Wedding Photographer Whitehall Surrey — Nonsuch Park, the North Downs and the Surrey Hills
Surrey’s wedding photography landscape extends from the Thames Valley’s Runnymede meadows and Windsor’s royal park in the north to the North Downs’ chalk escarpment of the Surrey Hills AONB in the south — providing within a single Surrey portrait day the Magna Carta’s riverside meadow, Henry VIII’s Nonsuch Park at Cheam (the site of England’s most elaborate Tudor fantastical palace), the Epsom Downs’ open chalk grassland and Box Hill’s beech-capped chalk ridge. For Surrey wedding photography in the Whitehall and north Surrey area, the concentration of royal historic landscape — Nonsuch Park’s 57-hectare chased deer park, the Epsom grandstand and the North Downs’ chalk escarpment — provides portrait settings of extraordinary historical and landscape density within twenty minutes of the M25.
Nonsuch Park, Cheam and the Tudor Palace Site
Nonsuch Park — the 57-hectare parkland at Ewell in the London Borough of Sutton, the former site of Henry VIII’s Nonsuch Palace (begun 1538, the most extravagantly decorated Tudor building in England, demolished 1682 by the Countess of Castlemaine) — provides a royal historic park portrait setting of considerable historical resonance: the mansion house of c.1800 at the park’s centre, the park’s ancient oak trees and the medieval woodland fringes of Warren Farm provide portrait settings of royal chased deer park character. The Nonsuch Palace archaeological outline discovered in the twentieth century investigations is marked in the park. Cheam village’s medieval church and the seventeenth-century timber-framed Whitehall house (the building from which Cheam’s modern area name derives) provide intimate village portrait settings adjacent to the park.

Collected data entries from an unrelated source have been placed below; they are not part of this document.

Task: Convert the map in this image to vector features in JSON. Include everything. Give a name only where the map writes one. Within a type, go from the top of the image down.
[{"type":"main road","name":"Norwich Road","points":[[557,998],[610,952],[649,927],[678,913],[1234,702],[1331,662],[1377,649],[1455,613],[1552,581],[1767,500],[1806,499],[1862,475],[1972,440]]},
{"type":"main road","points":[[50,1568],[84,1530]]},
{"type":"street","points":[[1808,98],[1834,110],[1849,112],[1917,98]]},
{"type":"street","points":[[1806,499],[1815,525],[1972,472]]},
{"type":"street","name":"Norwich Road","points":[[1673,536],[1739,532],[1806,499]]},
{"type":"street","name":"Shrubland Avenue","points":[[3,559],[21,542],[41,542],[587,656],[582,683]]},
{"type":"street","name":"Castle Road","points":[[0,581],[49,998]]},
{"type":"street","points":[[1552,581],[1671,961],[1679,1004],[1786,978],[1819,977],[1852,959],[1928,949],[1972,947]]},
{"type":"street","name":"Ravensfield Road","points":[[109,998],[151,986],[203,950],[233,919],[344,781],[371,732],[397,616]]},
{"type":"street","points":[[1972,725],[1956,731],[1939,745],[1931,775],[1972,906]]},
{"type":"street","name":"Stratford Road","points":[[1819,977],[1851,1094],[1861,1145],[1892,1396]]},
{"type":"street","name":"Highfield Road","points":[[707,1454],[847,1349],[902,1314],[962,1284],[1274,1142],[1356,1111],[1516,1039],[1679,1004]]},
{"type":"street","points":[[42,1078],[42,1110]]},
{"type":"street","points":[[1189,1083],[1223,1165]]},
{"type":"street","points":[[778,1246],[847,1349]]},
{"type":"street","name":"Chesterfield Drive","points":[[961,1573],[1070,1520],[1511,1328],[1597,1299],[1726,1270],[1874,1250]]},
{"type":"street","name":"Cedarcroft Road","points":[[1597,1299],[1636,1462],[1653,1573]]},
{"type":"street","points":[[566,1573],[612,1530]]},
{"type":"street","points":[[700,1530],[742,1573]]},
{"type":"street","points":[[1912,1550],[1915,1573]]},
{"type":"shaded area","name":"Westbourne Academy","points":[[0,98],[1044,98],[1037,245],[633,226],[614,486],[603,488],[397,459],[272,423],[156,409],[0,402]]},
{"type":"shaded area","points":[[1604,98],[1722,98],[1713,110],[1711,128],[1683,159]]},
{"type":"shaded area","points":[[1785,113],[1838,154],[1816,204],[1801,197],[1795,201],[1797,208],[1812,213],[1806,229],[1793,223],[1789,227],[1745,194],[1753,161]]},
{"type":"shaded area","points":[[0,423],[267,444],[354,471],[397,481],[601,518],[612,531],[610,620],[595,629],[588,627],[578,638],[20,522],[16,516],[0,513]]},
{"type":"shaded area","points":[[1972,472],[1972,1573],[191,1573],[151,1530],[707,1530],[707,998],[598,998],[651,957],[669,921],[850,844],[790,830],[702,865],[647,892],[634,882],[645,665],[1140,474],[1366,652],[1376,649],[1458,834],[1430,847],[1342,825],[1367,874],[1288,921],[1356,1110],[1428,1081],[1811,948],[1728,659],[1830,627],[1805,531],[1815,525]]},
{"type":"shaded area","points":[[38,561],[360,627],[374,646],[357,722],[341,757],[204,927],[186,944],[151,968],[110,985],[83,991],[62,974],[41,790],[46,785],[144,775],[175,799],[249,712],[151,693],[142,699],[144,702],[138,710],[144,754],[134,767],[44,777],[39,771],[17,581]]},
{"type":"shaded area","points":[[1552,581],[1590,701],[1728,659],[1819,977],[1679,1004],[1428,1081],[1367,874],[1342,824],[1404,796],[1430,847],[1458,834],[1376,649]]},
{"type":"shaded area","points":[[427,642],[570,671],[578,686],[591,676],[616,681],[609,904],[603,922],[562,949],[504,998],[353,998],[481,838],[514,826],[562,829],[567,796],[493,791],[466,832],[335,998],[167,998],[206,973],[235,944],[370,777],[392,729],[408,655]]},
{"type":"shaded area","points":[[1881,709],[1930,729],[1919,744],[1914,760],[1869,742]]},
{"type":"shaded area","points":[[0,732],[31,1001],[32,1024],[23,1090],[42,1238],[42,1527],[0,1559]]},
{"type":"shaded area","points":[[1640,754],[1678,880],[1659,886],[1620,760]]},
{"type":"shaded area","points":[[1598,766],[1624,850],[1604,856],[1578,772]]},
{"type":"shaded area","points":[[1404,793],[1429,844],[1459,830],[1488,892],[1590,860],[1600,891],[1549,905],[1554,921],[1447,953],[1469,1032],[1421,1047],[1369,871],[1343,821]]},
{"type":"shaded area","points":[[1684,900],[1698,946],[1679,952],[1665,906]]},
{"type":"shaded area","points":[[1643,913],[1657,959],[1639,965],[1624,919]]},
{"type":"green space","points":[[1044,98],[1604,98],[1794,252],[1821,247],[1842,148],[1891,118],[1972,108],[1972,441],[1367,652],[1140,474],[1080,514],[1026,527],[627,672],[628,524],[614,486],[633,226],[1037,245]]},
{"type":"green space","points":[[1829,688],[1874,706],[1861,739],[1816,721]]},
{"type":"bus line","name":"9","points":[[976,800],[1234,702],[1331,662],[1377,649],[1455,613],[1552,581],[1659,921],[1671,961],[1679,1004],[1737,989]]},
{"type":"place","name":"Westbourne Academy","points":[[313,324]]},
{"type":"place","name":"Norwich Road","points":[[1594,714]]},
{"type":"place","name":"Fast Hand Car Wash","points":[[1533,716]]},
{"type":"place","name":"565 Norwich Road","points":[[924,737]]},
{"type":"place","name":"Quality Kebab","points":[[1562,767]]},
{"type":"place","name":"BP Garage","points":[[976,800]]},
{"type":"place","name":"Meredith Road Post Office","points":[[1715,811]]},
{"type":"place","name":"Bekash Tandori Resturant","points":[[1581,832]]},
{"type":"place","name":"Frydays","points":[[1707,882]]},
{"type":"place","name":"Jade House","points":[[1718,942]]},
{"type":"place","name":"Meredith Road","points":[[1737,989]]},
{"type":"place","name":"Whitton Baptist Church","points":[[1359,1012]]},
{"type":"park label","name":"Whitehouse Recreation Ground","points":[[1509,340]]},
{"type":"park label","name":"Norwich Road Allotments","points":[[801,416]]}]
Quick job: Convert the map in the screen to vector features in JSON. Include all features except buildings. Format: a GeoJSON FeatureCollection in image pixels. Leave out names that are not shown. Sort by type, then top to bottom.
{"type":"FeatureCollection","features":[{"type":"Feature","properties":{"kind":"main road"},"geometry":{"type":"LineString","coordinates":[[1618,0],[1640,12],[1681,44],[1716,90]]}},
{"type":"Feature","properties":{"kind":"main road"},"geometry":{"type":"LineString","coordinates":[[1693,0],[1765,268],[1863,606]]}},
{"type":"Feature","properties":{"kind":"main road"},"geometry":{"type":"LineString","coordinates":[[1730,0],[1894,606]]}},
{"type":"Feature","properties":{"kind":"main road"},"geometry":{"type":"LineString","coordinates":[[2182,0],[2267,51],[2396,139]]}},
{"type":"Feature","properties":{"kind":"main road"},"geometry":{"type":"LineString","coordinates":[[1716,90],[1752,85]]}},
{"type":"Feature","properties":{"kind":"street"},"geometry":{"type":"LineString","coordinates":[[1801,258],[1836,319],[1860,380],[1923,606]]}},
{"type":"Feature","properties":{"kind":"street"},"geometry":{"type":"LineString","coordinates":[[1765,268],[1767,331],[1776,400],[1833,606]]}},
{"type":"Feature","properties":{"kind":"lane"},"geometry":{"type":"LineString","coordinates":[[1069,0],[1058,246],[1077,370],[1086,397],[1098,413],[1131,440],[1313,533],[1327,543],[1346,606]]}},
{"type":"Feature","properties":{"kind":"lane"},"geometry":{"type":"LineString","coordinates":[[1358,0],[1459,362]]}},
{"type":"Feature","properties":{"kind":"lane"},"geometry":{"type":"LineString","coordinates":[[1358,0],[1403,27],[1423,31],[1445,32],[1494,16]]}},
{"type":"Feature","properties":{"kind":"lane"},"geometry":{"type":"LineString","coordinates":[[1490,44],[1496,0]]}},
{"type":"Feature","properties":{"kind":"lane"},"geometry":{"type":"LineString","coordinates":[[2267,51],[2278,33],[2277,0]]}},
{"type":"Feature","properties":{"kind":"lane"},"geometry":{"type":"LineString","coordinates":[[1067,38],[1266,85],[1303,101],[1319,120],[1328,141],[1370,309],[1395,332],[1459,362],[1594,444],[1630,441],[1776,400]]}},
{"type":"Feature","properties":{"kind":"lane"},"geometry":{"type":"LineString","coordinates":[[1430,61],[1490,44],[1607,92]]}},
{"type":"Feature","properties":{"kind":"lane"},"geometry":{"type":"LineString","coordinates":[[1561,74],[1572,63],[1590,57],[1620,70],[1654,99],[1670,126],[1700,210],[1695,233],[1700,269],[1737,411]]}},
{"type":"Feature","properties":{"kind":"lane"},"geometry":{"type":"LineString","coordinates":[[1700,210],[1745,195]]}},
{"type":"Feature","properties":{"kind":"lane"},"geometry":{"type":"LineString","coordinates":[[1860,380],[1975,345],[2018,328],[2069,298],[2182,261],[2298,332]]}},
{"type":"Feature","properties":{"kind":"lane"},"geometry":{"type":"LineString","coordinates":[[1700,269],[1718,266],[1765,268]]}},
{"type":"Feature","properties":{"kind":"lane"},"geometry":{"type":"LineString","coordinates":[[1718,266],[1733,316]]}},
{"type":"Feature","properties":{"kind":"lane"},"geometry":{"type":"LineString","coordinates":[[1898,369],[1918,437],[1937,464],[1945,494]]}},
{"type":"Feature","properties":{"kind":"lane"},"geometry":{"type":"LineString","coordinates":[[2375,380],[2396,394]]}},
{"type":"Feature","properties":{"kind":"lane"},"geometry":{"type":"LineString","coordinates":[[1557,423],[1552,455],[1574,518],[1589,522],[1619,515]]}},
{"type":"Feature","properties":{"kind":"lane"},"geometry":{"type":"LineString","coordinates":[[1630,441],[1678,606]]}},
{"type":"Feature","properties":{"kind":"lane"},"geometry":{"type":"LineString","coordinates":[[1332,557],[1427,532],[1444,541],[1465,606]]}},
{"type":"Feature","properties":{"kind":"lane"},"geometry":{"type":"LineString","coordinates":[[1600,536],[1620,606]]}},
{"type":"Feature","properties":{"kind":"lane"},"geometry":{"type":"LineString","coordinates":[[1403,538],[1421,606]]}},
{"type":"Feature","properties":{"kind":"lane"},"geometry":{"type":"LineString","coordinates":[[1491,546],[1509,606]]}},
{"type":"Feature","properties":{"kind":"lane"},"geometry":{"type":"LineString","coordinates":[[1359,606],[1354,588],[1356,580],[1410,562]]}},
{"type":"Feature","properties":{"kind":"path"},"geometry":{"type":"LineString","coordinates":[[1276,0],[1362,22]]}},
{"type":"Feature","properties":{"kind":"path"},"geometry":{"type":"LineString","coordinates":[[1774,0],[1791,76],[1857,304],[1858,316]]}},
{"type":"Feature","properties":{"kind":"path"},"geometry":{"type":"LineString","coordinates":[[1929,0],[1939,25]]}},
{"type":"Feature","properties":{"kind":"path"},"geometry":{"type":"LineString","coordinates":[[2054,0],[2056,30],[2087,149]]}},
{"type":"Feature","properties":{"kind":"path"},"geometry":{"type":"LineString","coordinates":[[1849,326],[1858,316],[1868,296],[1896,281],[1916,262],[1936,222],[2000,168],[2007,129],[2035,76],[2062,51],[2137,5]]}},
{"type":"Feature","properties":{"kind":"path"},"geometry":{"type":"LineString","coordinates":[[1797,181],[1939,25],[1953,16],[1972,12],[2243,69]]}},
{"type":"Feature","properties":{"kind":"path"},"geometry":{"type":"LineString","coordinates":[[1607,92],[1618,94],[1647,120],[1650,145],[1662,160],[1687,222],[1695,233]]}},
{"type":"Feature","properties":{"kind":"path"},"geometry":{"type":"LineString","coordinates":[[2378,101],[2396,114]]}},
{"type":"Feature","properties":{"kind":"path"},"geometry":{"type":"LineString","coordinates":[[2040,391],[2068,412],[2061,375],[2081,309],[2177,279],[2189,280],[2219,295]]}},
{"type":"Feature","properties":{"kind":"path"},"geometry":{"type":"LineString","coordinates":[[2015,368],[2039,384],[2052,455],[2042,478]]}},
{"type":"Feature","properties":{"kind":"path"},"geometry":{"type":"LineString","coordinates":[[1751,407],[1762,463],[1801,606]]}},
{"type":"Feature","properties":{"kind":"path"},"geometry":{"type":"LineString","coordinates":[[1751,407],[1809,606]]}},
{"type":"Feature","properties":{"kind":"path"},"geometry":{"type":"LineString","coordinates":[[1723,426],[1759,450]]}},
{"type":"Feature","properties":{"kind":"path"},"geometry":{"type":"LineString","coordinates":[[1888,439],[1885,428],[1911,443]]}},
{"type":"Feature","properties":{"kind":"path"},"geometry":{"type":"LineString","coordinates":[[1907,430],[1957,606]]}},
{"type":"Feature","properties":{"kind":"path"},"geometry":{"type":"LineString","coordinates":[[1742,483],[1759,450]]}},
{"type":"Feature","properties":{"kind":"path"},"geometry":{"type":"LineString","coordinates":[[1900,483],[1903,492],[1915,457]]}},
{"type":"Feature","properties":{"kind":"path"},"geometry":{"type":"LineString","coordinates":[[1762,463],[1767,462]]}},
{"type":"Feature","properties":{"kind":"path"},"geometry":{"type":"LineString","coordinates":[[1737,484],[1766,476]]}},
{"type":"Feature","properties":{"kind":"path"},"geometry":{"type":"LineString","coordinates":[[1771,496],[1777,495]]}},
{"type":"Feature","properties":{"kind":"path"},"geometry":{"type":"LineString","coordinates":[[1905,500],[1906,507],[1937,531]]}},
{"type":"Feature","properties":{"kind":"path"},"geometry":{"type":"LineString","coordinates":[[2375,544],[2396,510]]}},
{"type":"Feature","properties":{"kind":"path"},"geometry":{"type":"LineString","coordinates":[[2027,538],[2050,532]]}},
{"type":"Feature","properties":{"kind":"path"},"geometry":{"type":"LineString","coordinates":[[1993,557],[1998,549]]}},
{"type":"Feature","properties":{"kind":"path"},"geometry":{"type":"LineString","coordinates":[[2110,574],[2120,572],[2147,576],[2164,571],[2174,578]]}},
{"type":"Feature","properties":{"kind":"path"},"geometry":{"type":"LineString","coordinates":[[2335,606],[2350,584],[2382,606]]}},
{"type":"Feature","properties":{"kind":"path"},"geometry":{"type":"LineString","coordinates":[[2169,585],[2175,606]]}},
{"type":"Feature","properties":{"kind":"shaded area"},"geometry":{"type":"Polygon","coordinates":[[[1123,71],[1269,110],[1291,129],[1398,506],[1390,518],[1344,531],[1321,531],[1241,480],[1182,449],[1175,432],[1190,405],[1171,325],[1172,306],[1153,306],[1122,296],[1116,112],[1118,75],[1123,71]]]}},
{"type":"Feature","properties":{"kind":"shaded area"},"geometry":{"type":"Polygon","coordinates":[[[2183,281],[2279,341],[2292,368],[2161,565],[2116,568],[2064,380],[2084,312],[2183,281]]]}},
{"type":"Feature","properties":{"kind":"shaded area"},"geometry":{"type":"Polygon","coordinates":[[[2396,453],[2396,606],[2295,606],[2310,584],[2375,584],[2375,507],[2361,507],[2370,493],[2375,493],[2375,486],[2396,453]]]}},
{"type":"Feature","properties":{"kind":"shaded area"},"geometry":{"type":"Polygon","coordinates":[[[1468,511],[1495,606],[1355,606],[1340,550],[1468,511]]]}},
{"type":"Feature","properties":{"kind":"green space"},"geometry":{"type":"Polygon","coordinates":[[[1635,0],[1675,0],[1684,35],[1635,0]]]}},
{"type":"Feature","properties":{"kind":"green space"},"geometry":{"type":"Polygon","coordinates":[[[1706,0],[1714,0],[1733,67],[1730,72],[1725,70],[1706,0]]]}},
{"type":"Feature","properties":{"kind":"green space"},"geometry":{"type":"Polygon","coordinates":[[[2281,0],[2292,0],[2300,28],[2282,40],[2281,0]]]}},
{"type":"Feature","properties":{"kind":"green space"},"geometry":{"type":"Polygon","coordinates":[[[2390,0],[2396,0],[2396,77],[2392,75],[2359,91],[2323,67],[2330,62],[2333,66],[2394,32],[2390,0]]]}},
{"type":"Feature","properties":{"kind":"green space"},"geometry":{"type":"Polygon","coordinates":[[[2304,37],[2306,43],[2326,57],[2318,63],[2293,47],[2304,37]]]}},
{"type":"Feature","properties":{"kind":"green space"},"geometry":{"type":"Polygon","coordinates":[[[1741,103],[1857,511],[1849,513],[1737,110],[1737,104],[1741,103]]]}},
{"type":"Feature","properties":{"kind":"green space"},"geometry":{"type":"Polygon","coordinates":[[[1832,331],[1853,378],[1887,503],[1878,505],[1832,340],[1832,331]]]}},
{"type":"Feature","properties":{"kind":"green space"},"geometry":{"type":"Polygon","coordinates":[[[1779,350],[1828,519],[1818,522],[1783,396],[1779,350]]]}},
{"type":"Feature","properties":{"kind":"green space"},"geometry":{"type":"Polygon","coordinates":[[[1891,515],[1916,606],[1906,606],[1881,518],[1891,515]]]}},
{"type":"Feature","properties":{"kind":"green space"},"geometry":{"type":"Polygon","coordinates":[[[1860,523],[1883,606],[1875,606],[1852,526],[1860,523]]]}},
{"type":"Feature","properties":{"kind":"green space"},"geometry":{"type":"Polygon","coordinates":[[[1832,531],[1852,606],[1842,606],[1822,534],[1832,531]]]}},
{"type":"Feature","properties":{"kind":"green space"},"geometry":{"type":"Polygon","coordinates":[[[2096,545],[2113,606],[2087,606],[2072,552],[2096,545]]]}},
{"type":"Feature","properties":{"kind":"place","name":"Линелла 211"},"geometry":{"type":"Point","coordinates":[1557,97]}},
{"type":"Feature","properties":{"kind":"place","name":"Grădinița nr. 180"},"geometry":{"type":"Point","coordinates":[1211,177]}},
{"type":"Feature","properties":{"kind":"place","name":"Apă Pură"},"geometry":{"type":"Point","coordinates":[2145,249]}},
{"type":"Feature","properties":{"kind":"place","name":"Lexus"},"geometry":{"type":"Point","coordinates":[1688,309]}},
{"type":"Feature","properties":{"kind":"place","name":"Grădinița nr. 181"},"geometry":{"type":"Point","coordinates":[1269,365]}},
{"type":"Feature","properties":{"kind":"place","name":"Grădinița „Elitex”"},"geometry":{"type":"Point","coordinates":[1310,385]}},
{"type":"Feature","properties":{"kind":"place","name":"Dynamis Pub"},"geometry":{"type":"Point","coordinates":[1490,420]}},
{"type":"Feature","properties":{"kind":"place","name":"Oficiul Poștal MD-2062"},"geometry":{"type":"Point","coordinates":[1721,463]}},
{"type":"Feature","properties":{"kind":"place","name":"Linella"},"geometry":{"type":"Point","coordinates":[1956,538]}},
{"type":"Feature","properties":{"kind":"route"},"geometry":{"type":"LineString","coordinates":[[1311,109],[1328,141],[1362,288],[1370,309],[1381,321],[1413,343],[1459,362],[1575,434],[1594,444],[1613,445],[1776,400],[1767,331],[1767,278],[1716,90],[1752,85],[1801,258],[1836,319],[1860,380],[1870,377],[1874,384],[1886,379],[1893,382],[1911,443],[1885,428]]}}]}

Epsom Downs, Box Hill and the North Downs Escarpment
Epsom Downs — the six-furlong chalk downland turf racecourse on the North Downs above Epsom (home of The Derby and The Oaks, English flat racing’s two most prestigious Classic races) with the open chalk grassland SSSI of the Downs providing a hilltop portrait setting of 360-degree views across Surrey and London — provides an open chalk sward portrait setting immediately south of Nonsuch. Box Hill — ten miles south, with the National Trust chalk escarpment summit at 224 metres — provides the Surrey Hills AONB’s primary portrait landmark accessible from the Whitehall Surrey area within thirty minutes. The North Downs Way between Reigate and Box Hill provides a chalk-escarpment portrait route of considerable sustained quality.